# Task to carry out:
Look through the material below and copy every line containing the word "Page".

Task input START

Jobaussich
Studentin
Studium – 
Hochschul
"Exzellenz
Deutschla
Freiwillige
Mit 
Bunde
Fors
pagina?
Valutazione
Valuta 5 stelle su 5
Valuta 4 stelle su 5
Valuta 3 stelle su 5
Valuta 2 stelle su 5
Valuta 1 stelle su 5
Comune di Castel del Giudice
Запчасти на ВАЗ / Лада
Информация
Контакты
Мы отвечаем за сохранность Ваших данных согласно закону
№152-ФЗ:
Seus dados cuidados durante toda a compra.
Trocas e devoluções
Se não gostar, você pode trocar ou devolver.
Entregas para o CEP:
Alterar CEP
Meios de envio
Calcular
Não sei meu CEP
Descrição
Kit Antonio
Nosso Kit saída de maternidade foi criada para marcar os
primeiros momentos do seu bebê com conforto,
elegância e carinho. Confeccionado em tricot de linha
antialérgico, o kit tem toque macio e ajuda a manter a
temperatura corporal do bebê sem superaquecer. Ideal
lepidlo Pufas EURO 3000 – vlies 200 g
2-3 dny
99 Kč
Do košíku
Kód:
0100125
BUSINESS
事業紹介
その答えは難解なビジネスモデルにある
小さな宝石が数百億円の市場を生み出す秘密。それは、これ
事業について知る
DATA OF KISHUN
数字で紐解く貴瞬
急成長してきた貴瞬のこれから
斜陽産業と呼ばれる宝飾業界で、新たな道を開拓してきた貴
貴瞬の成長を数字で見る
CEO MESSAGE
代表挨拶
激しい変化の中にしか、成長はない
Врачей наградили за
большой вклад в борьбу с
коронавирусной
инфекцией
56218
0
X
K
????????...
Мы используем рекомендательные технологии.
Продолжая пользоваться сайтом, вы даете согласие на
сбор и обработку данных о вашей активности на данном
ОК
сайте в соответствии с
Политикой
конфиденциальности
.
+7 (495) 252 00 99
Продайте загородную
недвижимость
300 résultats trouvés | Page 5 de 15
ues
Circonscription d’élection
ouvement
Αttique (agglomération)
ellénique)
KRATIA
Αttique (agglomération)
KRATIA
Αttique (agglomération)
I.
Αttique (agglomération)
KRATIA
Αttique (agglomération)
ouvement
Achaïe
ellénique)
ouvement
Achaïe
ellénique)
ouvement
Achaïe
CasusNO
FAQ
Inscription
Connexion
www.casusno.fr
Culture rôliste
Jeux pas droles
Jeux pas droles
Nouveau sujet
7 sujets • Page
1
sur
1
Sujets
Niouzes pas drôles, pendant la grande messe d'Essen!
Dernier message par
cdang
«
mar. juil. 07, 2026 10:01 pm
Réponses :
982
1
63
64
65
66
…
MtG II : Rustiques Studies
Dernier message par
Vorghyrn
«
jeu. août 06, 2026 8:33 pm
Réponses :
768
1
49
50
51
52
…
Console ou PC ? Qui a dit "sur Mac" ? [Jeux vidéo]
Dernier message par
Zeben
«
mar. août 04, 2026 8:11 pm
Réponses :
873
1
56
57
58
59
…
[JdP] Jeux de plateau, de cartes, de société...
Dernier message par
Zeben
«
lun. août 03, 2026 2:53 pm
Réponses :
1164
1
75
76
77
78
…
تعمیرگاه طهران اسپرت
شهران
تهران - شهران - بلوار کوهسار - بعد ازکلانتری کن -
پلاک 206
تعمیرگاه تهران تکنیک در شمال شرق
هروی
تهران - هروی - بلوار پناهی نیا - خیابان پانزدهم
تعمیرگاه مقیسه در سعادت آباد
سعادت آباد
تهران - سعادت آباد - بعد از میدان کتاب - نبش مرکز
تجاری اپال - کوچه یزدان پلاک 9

Task input END
Task input START

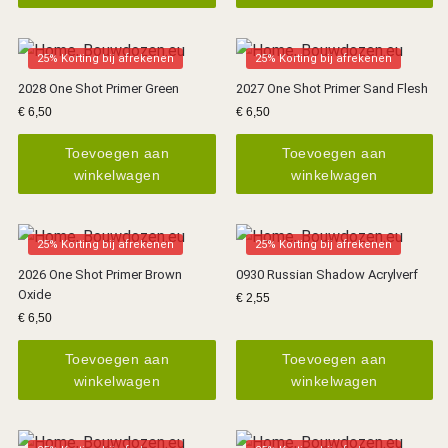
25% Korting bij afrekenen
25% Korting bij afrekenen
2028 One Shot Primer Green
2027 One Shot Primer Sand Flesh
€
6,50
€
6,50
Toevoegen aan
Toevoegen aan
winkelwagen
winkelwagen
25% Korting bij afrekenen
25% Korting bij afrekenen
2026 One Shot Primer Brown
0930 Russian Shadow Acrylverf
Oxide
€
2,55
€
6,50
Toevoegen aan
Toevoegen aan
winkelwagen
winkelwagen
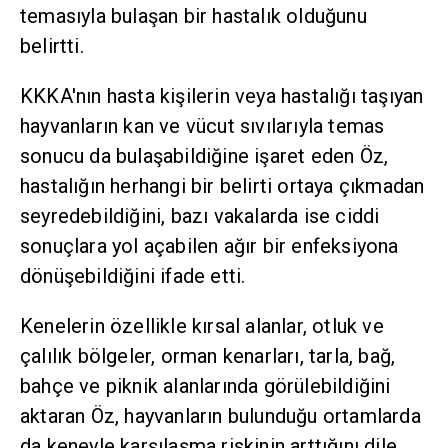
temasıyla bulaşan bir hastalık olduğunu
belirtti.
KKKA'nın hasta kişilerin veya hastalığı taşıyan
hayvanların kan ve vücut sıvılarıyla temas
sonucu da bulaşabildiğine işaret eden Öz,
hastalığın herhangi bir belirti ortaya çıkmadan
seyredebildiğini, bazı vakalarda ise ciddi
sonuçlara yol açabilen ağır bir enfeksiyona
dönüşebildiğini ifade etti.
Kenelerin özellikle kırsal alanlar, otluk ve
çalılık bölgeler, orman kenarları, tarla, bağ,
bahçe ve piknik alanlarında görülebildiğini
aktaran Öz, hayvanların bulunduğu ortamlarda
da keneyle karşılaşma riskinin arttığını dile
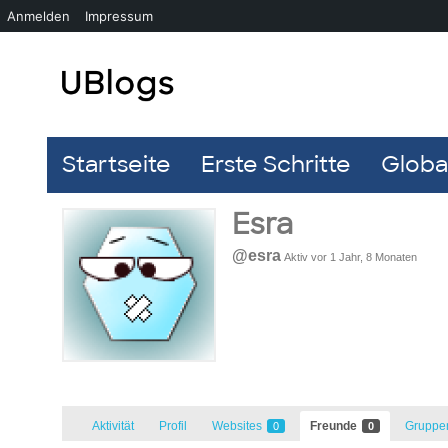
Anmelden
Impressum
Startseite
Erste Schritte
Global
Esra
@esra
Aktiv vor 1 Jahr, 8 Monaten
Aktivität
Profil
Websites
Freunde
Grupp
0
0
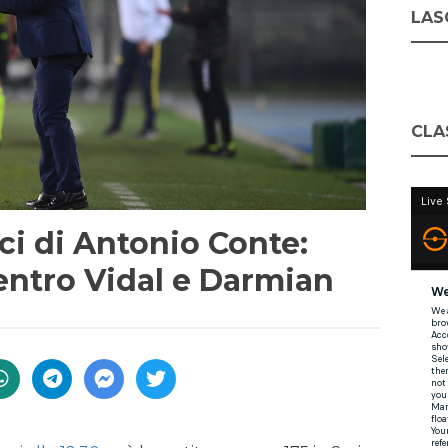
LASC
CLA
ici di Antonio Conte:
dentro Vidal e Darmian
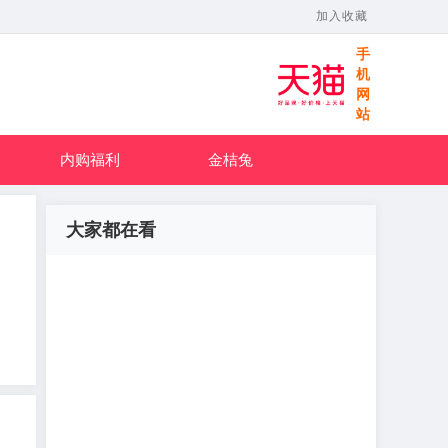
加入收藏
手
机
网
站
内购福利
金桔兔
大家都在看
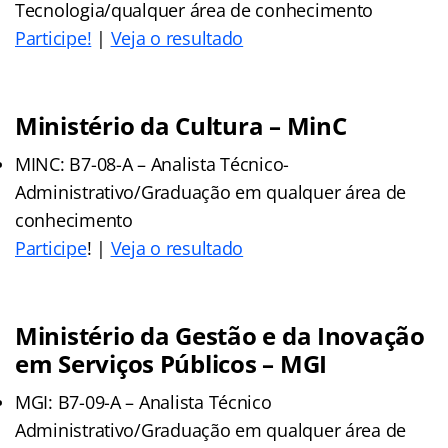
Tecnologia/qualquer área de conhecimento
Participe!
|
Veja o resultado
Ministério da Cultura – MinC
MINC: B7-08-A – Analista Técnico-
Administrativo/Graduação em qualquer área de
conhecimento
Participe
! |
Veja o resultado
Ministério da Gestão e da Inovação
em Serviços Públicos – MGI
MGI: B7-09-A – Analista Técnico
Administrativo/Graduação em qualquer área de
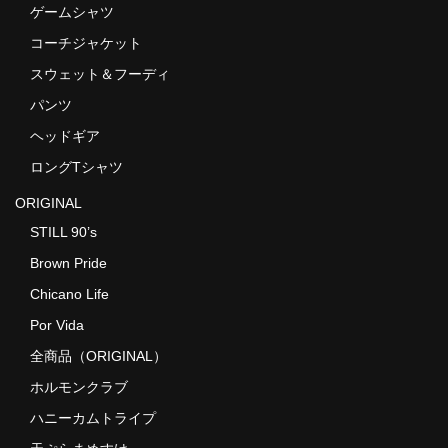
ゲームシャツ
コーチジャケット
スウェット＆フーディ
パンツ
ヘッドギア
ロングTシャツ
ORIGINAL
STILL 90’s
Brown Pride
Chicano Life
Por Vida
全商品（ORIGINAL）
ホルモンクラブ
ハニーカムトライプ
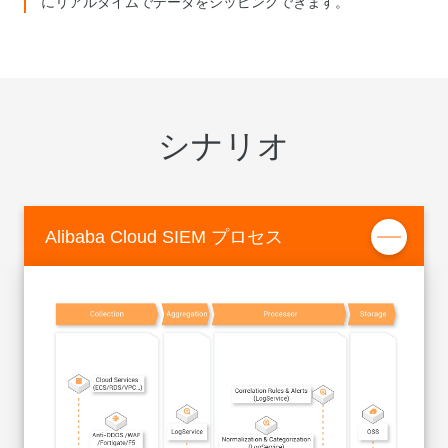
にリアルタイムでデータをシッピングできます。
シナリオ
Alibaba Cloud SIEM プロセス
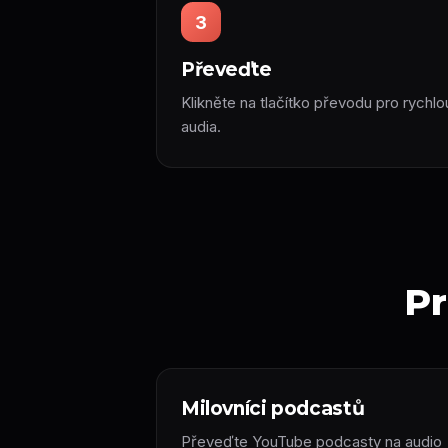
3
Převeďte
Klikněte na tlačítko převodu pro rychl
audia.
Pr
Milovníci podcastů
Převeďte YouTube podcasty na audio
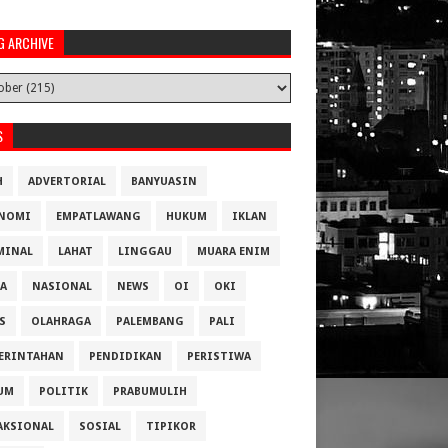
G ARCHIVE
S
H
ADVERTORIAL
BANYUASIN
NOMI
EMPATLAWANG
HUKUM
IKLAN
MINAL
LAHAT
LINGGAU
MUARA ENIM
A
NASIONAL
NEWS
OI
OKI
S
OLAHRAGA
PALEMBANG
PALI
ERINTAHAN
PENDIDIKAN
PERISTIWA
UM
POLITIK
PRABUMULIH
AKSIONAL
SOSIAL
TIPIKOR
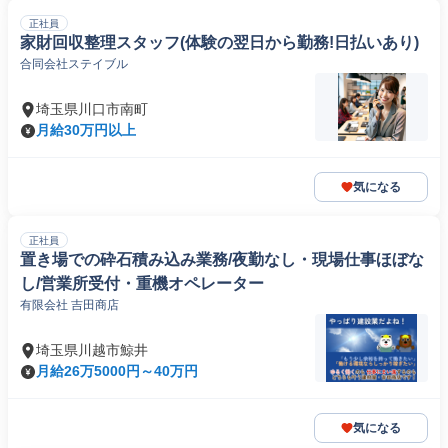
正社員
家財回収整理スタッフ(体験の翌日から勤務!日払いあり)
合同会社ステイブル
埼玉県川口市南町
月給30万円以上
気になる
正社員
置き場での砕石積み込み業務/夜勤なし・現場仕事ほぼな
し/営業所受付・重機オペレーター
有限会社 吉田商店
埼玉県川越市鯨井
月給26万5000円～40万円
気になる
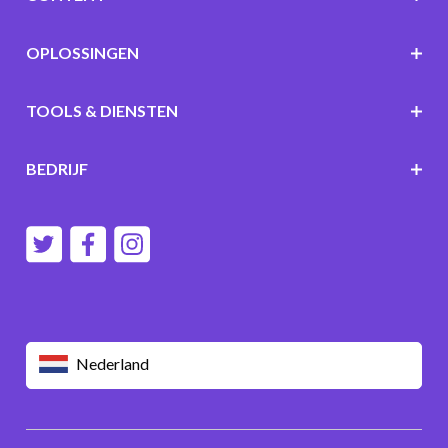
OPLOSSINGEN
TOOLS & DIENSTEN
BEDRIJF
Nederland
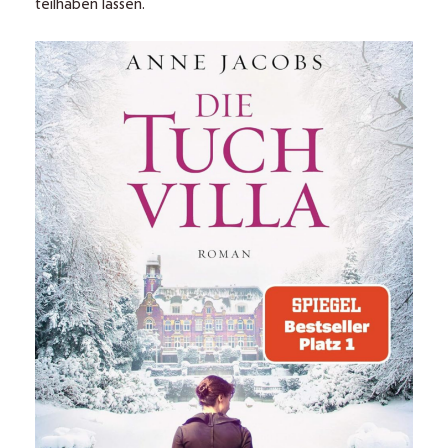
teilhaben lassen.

Task input END
Task input START

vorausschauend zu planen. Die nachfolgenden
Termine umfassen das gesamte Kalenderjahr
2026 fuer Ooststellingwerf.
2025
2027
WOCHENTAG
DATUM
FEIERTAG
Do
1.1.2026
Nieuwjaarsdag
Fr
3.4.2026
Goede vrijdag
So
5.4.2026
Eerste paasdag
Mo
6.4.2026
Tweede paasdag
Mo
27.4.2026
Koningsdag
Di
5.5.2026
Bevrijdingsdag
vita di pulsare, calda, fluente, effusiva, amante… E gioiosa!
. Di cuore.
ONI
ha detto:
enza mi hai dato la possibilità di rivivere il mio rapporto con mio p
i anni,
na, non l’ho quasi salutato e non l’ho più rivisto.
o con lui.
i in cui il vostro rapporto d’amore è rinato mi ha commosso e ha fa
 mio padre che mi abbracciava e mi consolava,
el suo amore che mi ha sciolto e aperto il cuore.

Task input END

# Answer to this exercise:
300 résultats trouvés | Page 5 de 15
7 sujets • Page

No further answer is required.